Re: Wget: Adding a prefix to downloaded files?
I'd look at why it's important you maintain the sort-order. Options would be to not require that. Or you could pre-sort the input folder so the output folder can be sorted with the same algorithm. Another option would be to generate the wget commands with your prefixes using something like sed. On 12/12/2019 6:25 AM, michel.kempene...@telenet.be wrote: Hi, I run into a particular problem when I'm trying to download a bunch of URLs I grouped together in file "input.txt" like this: wget -nv -a log.txt -P .\Images\ -i input.txt Some of these files are huge, hence take a long time to download. As a consequence, they will not appear in the same sorting order in the download folder as int he input folder, and that's a problem, as this order has its importance. I tried working around this problem by sorting the downloaded files using the "Date Created" info in Windows Explorer (that's a field which is not displayed by default, but it can be added to the folder pane as an extra column) But for reasons I don't understand, this order is also different --- maybe because Windows only considers a file as created when it is complete?? Hence, that's no solution either. So I wonder: is there a way to add a prefix (or even a counter) to a file when it is downloaded using Wget? This would be a piece of cake if it could be done in the input file "input.txt", but obviously, these are external URLs, hence they cannot be touched.
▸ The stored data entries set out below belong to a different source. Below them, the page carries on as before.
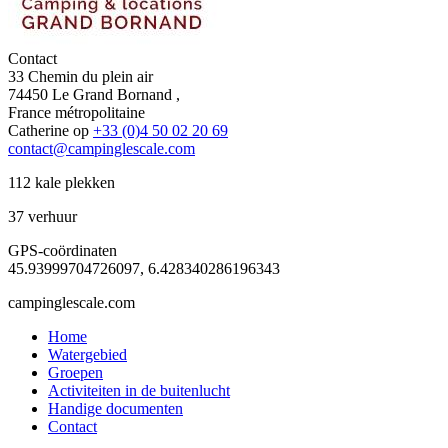
Contact
33 Chemin du plein air
74450 Le Grand Bornand ,
France métropolitaine
Catherine op
+33 (0)4 50 02 20 69
contact@campinglescale.com
112 kale plekken
37 verhuur
GPS-coördinaten
45.93999704726097, 6.428340286196343
campinglescale.com
Home
Watergebied
Groepen
Activiteiten in de buitenlucht
Handige documenten
Contact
Other tools like DownThemAll (aka "dTa"), the FireFox or Chrome extension which I use when a GUI can be used (as opposed to using a command line tool in a batch file), offers a prefix as a variable for the mask which can be applied to the names of the target files. This prefix is certainly not perfect (lacking a.o. some flexibility), but at least it allows to impose this desired order. So, does Wget have a similar construct? Or is there another solution which would preserve the source's file order? M.